Bloody Gears – Frozen Rain (Grave Mistake)
Music reviewer confession time. I wrote out a fairly long review of Bloody Gears' new EP, tying them to the aesthetic of bands like the Wipers and linking it further to some larger aesthetic of morose melodic punk bands from the Pacific Northwest, using an EP title like Frozen Rain in conjunction with the region's weather patterns to support my conceptions of Cascadian despresso-punk. Except that Bloody Gears are from Boston. So it's all out the goddamn window and I'm forced to come to terms with the axiom that to assume makes and ass out of [yo]u and me, though I would be a terrible reviewer to immediately implicate readers in this misunderstanding (however, I daresay others could easily make the same mistake).
Having gotten that off my chest, I don't want to sound like I consider Bloody Gears a Wipers rip-off (I hate to harp on the comparison – sorry). There are some strong similarities, but there's a general sense that they're working from the same sort of propulsive despair utilized by their apparent precursors, building from a sense that we're all fucked, that we're all those selfsame gears in an unfeeling apparatus, and that even outside the scope of these artificial and dehumanizing machinations we're all subject to an unfeeling and uncaring universe.
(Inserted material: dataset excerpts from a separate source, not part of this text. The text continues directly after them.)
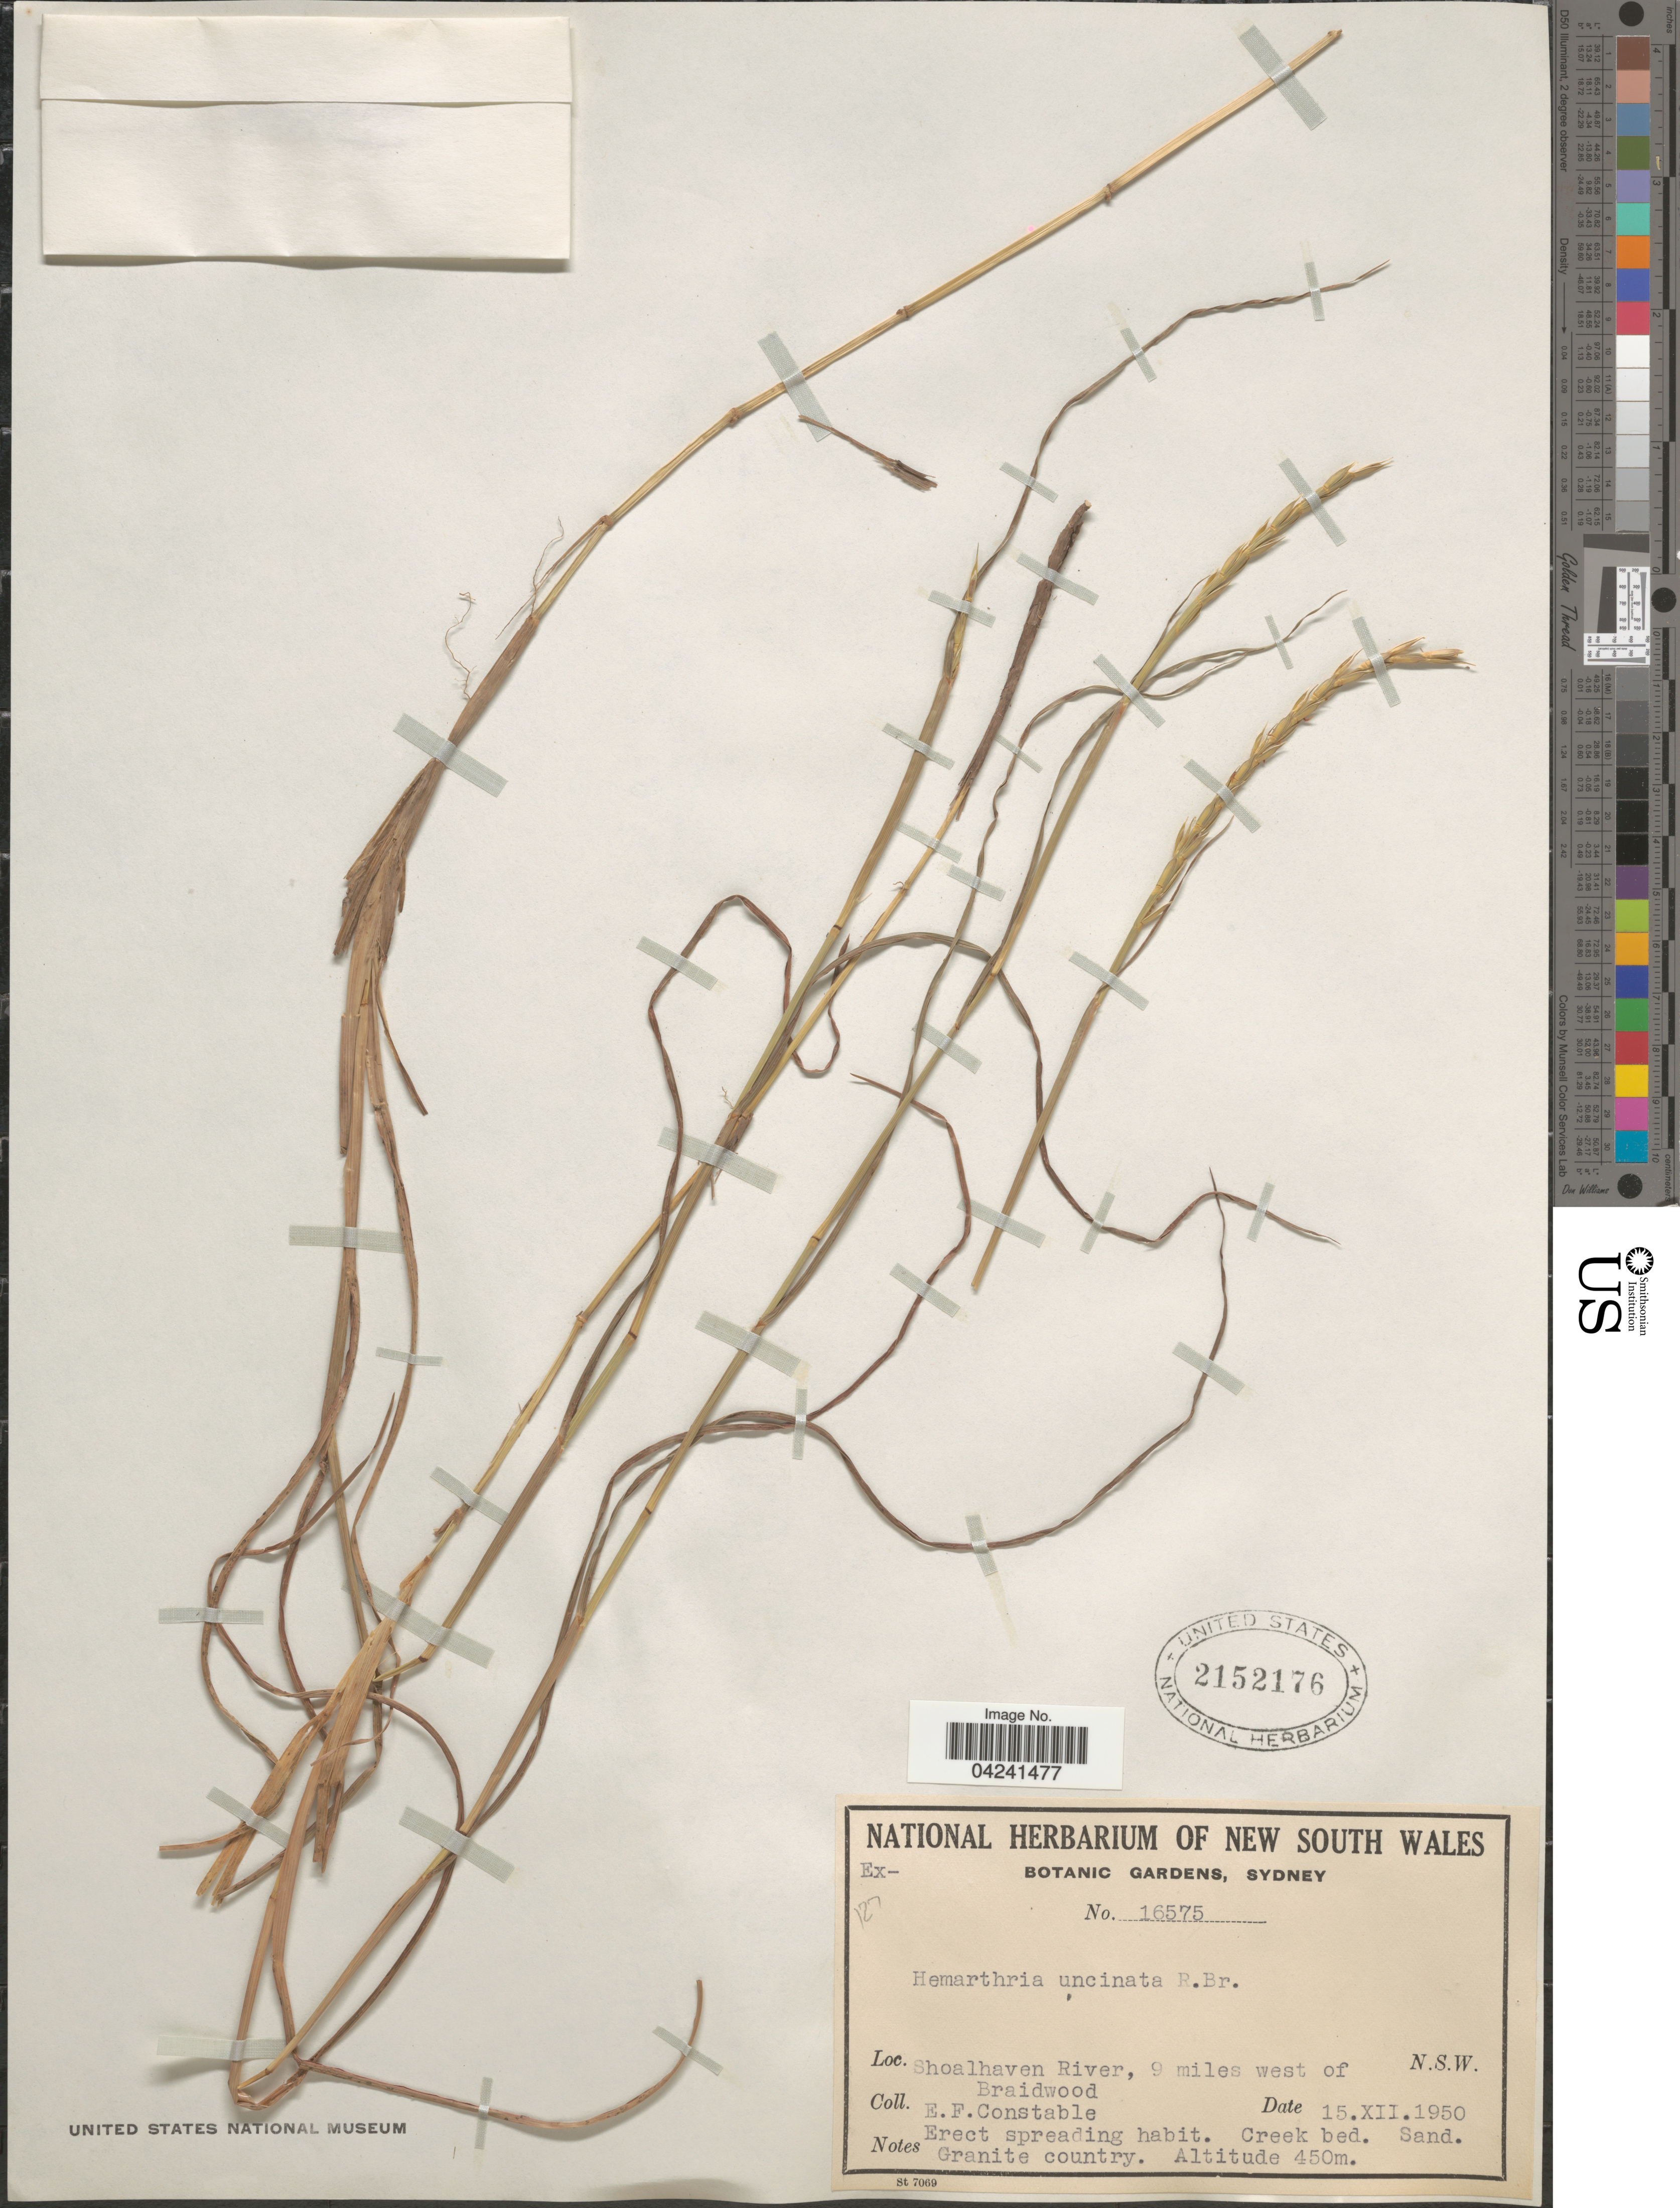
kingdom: Plantae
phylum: Tracheophyta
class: Liliopsida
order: Poales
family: Poaceae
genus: Hemarthria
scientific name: Hemarthria uncinata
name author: R. Br.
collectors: E. F. Constable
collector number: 16575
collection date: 1950-12-15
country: Australia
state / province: New South Wales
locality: Shoalhaven River, 9 miles west of Braidwood.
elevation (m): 450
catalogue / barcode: US 2152176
The choice between the bloody gears and the frozen rain might not seem as cut and dried as those who would pit industrialization against nature would make it seem.
And this may sound terrible, a depressing reminder that the cast-offs of post-industrial Western Civilization might never find a comforting home outside the grave, but it manages to pull off being a beautifully orchestrated evocation of feeling fucked, of coming to terms with not having many options in life but of perservering anyways. Despite the EP's three songs bearing titles like “Frozen Rain,” “Bite the Hand,” and “Tragic Mistake,” there is a propulsive drive to the music that balances the more morose elements. It's possessed of a liveliness that acts as a reminder that suffering is the cost of living, and that those capable of grabbing life's reins and pulling hard can find in despair the means to transcend it.
Anybody who would take umbrage with this record because it sounds somewhat familiar doesn't get the point. In the fine rock and roll tradition of re-positioning influences, of turning the familiar and comforting into the bleakly relevant, Bloody Gears have made something bracing, a short blast of grim tenacity in the face of everything that can go wrong in this world. They pull it off so successfully that it doesn't matter where they're from or what they were trying to sound like, only that they did it, and they did it so convincingly.